*** Text passage Section Begins ***
Dark clouds overhead. A person I love deeply, perhaps the most in my life, appears to be ignoring me for someone else. It hurts bitterly. It aches. I cry, sometimes for myself, sometimes for him. Every new little incident brings fresh pangs of sorrow. He seems to have love for everyone but me…
Another cloudy day. Rage, betrayal, sorrow, fear, hopelessness…. At times, remaining passive, they seemed to subside and there were lucid sunlit moments but still the dark clouds hung around the horizon threateningly.
‘‘Don‘t hate your anger and your fear,‘‘ Swamiji said in his afternoon talk, ‘‘because your desire to get rid of them will bind you to them even more strongly. Simply remain passive, unafraid. I don‘t even say watch them carefully because to remain passive in the waking state is to be aware. Neither for nor against. Not turning your back, not running to hug it…‘‘
As I watch the pathetic little flame of my consciousness being battered from all sides, I am astonished at the dark side of the ego within me… the murderous rage, the cold viciousness, the melodramatic despair, the mighty arrogance… I see why I am part of a world which glorifies love, peace and harmony yet kills over chunks of land. I am part of this world. I am responsible for my world.
*** Text passage Section Ends ***
*** Provided records Section Begins ***
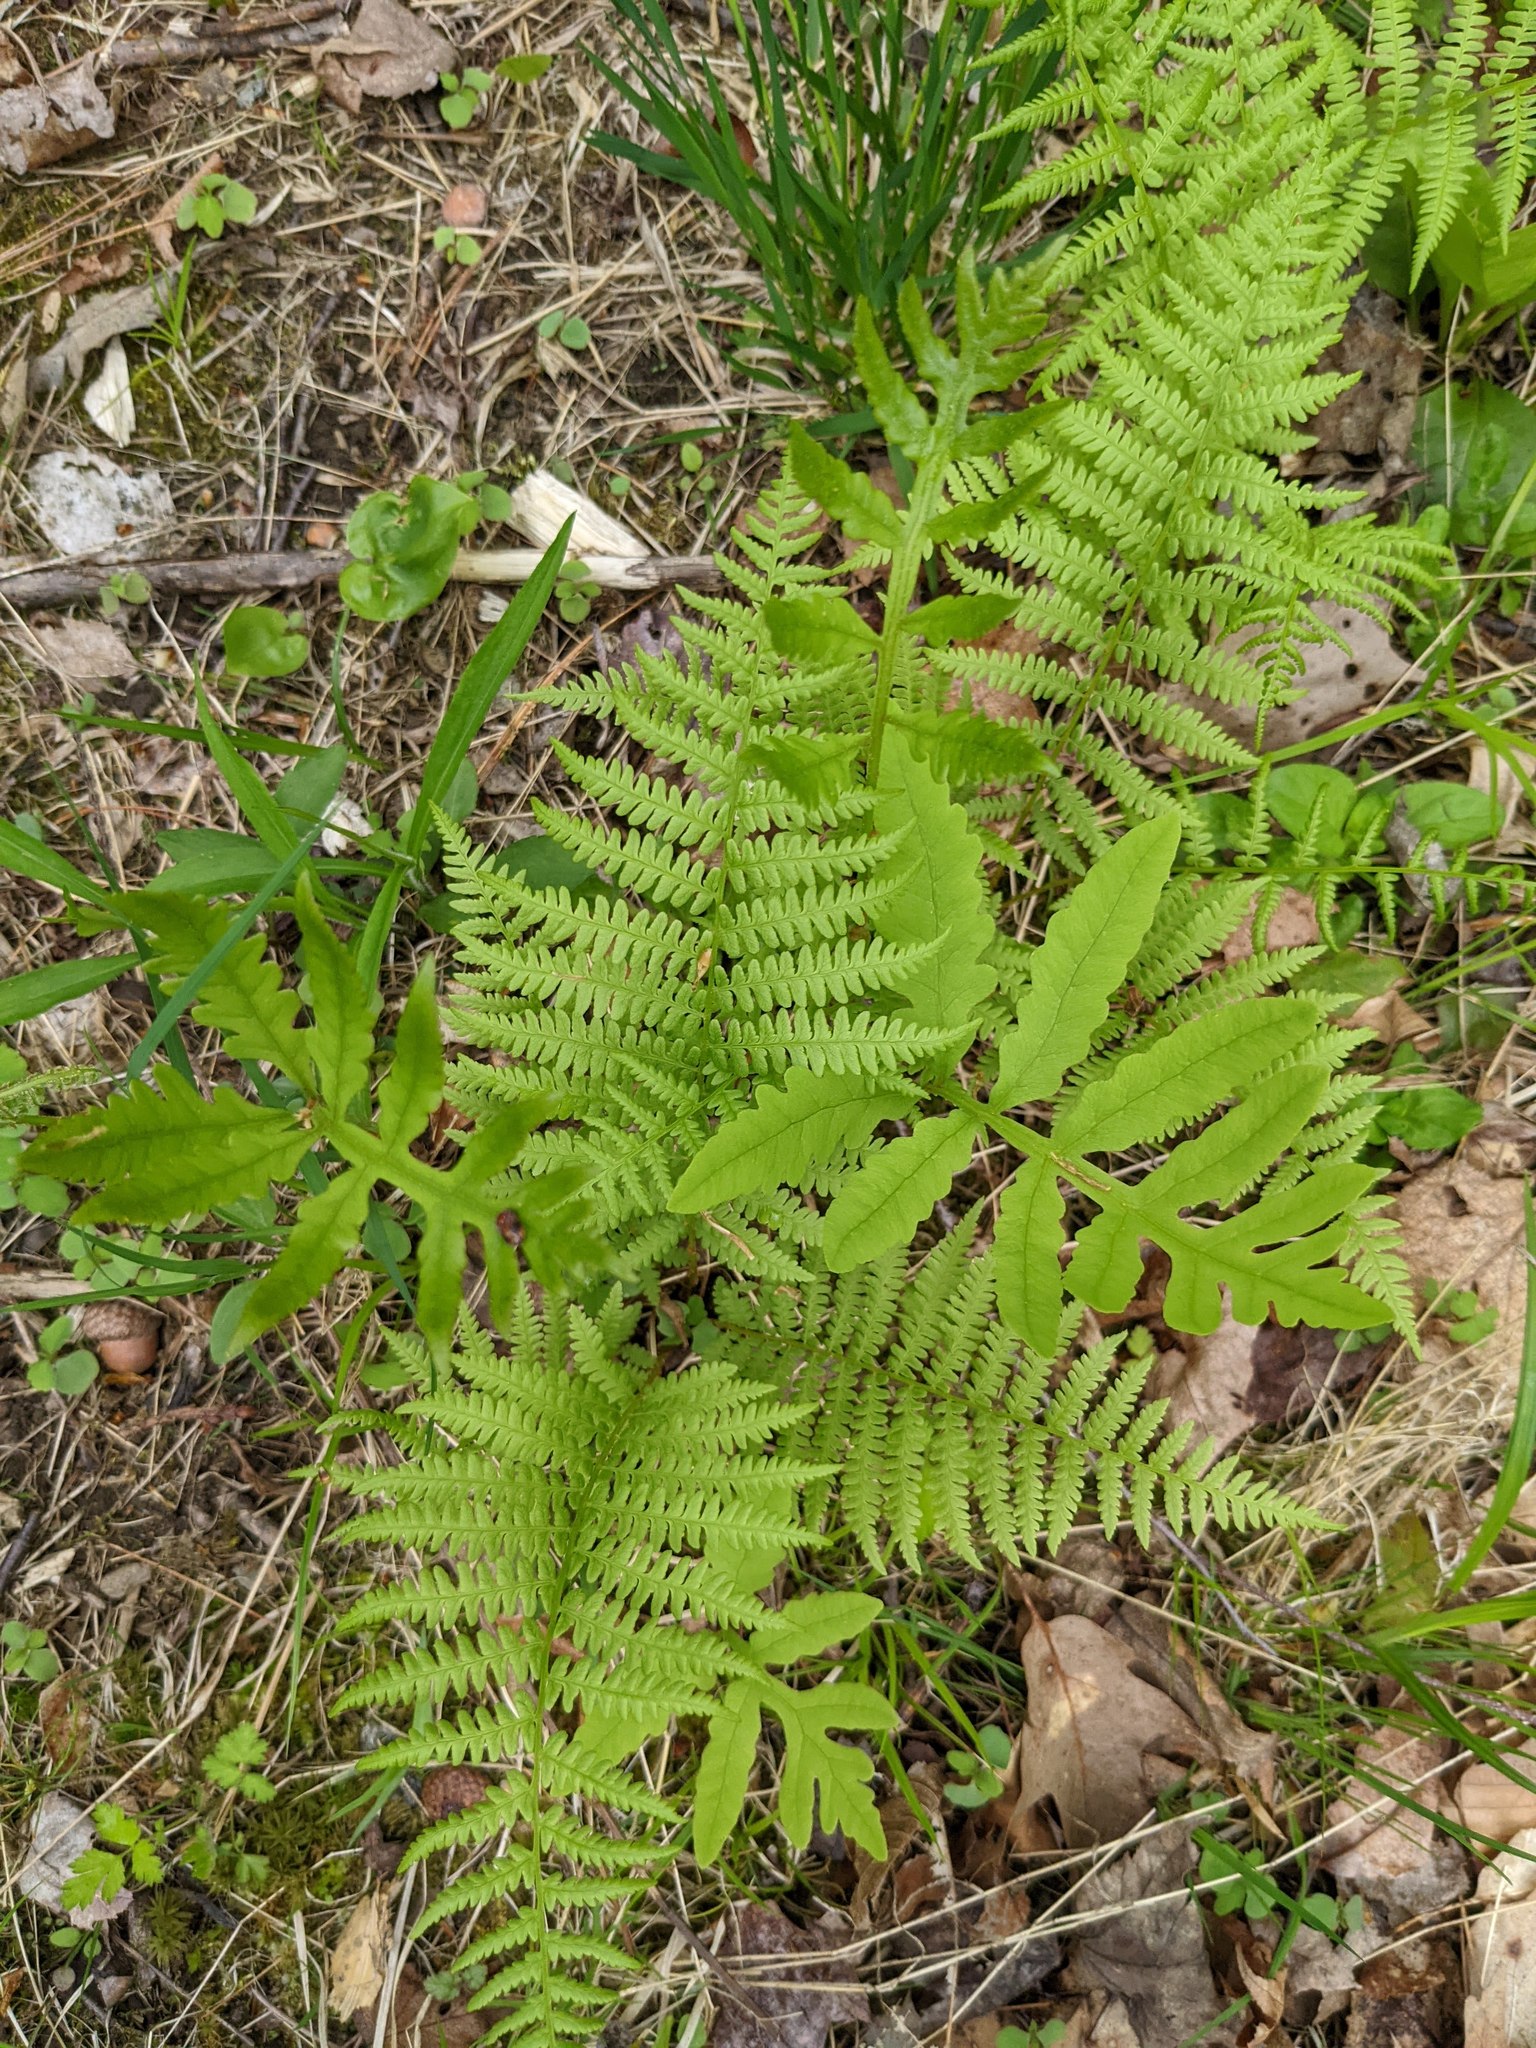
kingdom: Plantae
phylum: Tracheophyta
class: Polypodiopsida
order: Polypodiales
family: Onocleaceae
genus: Onoclea
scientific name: Onoclea sensibilis
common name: Sensitive fern
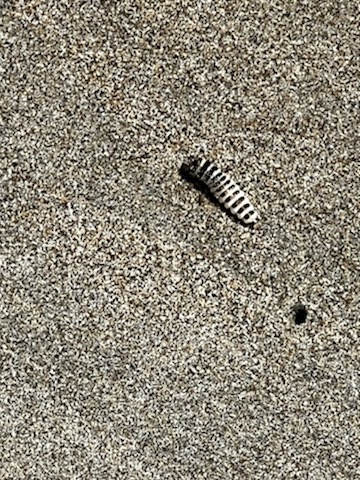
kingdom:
*** Provided records Section Ends ***
**Assigned task**
Copy out the full passage on the anger and sorrow of the cloudy days word for word, from "Dark clouds overhead." through "I am responsible for my world." The entries play no part in what follows.

**Answer to this task**
Dark clouds overhead. A person I love deeply, perhaps the most in my life, appears to be ignoring me for someone else. It hurts bitterly. It aches. I cry, sometimes for myself, sometimes for him. Every new little incident brings fresh pangs of sorrow. He seems to have love for everyone but me…
Another cloudy day. Rage, betrayal, sorrow, fear, hopelessness…. At times, remaining passive, they seemed to subside and there were lucid sunlit moments but still the dark clouds hung around the horizon threateningly.
‘‘Don‘t hate your anger and your fear,‘‘ Swamiji said in his afternoon talk, ‘‘because your desire to get rid of them will bind you to them even more strongly. Simply remain passive, unafraid. I don‘t even say watch them carefully because to remain passive in the waking state is to be aware. Neither for nor against. Not turning your back, not running to hug it…‘‘
As I watch the pathetic little flame of my consciousness being battered from all sides, I am astonished at the dark side of the ego within me… the murderous rage, the cold viciousness, the melodramatic despair, the mighty arrogance… I see why I am part of a world which glorifies love, peace and harmony yet kills over chunks of land. I am part of this world. I am responsible for my world.